PROBLEMS TO WORK ON:
1 – Please reproduce the stretch of the Jena full-text search email from "On Thu, Sep" through "represent your data.", swapping "RDF datasets" for "sample datasets".
2 – In the Jena full-text search email, how long did the import with MarkLogic Jena take when TextDataset was wrapped around it?

Hi Dan
Thanks for your suggestion but I am not trying to load large dataset yet.

I am trying to see if I can use Jena Full text search with other Jena based
API such as MarkLogic or Virtuoso but seems like it doesn't work as
expected. Not a Jena problem though. My set up is

1. Input file: dbpedia.owl (2.5MB)
2. Import using MarkLogic Jena without TextDataset: 1 minute
3. Import using MarkLogic Jena with TextDataset wrapping about it: 13
minutes

Regards

On Thu, Sep 19, 2019 at 10:54 AM Dan Davis <[email protected]> wrote:

> dbpedia is not actually that large.  Make sure you test with RDF datasets
> that really represent your data.

Entries drawn from a collection:
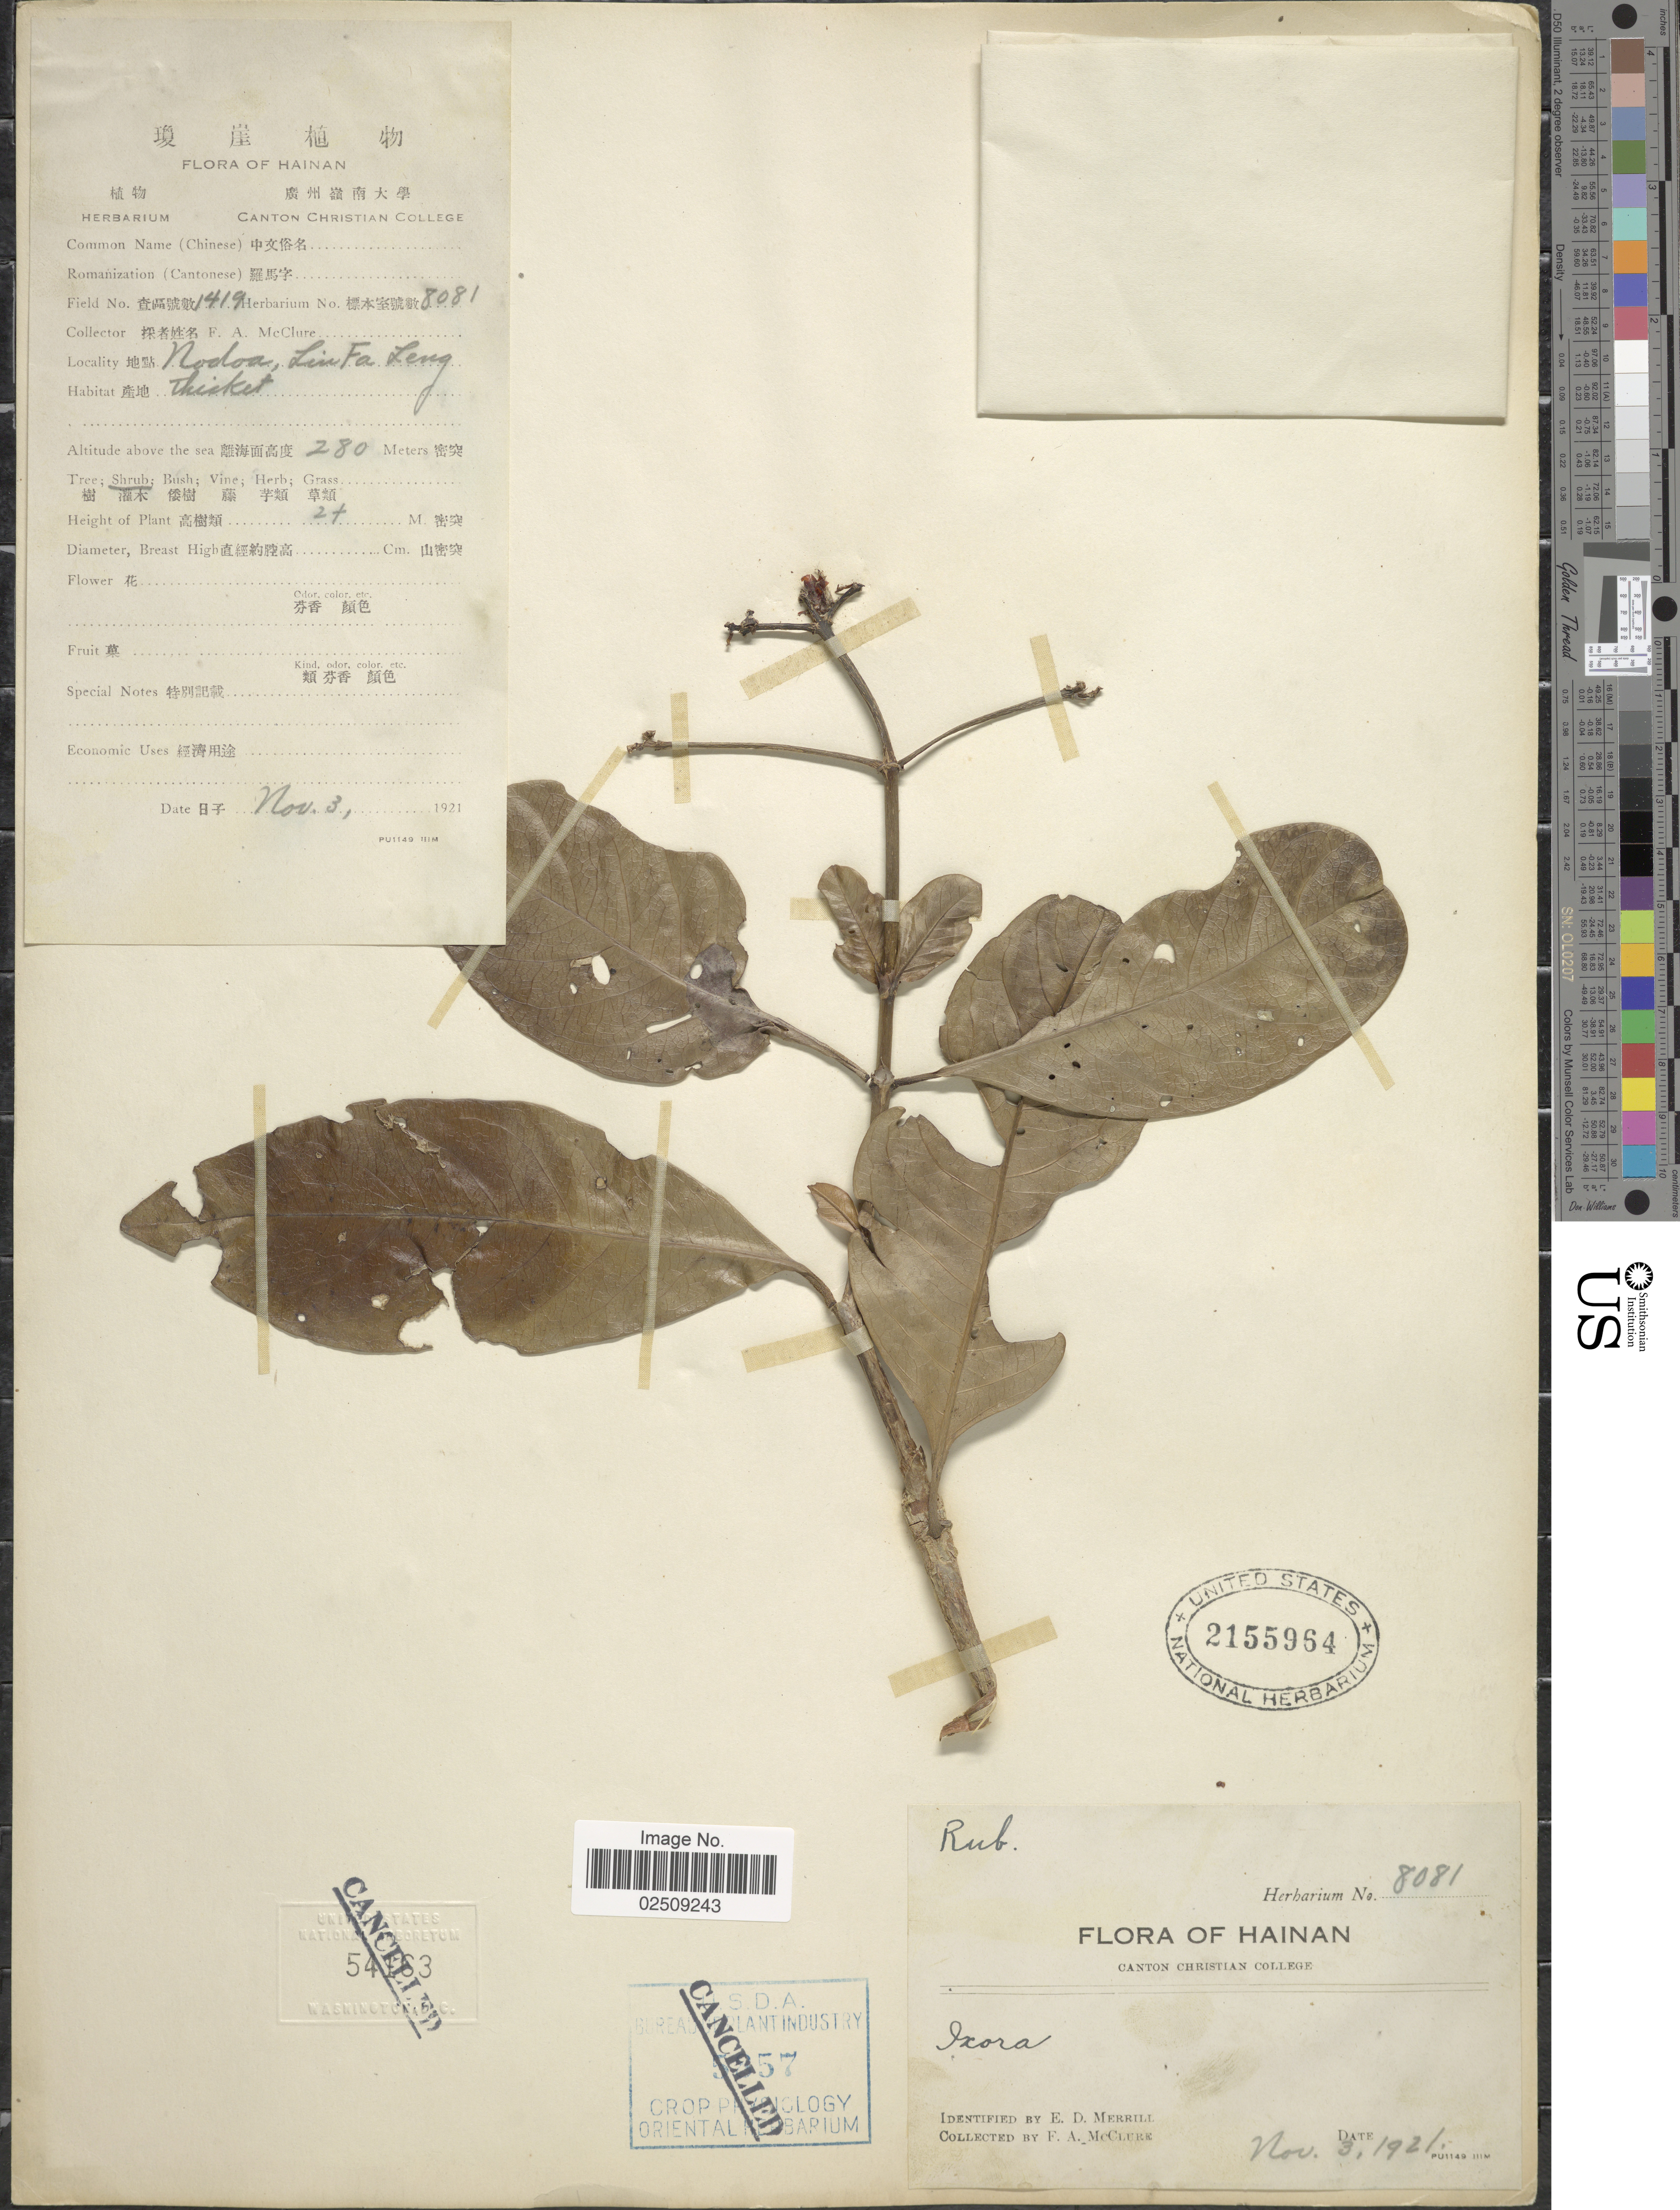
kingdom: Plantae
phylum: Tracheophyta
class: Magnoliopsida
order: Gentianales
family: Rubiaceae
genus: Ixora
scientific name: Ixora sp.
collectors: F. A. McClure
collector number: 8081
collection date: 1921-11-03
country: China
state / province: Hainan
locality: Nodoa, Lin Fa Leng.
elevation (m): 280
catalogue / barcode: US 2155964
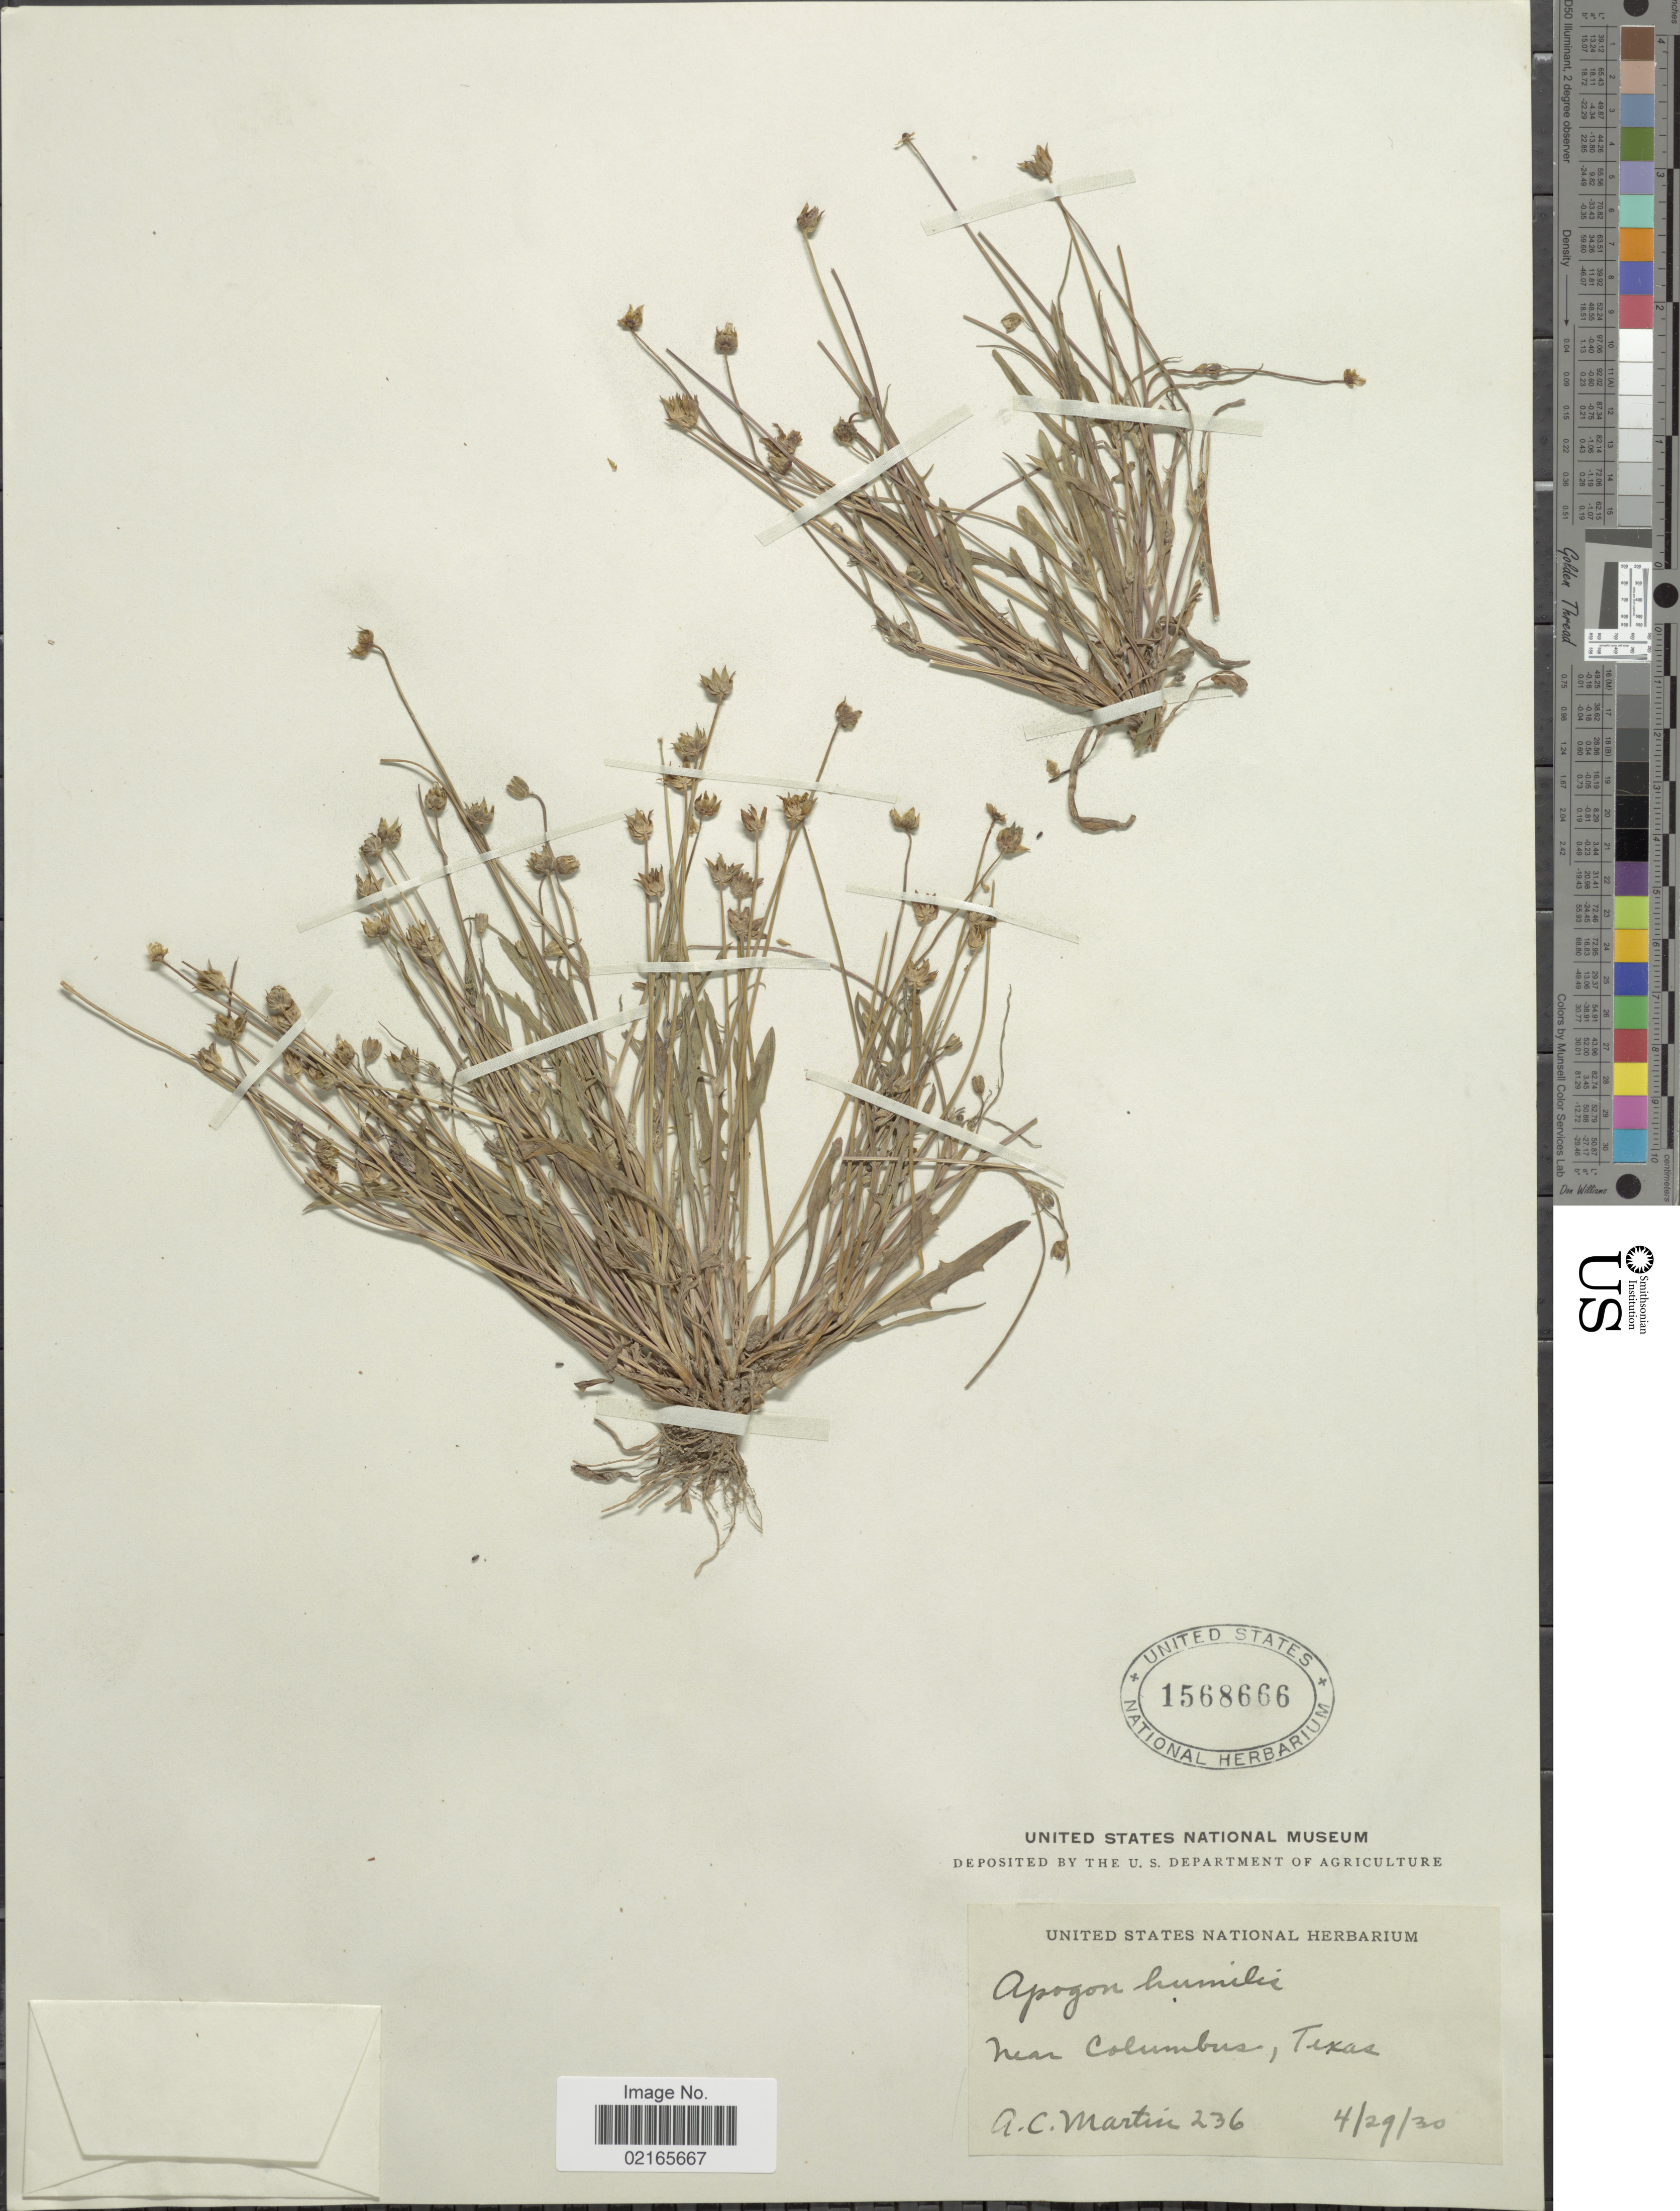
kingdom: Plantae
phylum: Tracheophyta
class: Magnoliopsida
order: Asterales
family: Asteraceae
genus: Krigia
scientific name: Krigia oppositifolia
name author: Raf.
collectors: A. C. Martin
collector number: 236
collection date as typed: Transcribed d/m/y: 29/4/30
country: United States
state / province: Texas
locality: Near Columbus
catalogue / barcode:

SOLUTIONS TO EACH TASK:
1 –
On Thu, Sep 19, 2019 at 10:54 AM Dan Davis <[email protected]> wrote:

> dbpedia is not actually that large.  Make sure you test with sample datasets
> that really represent your data.

2 – 13 minutes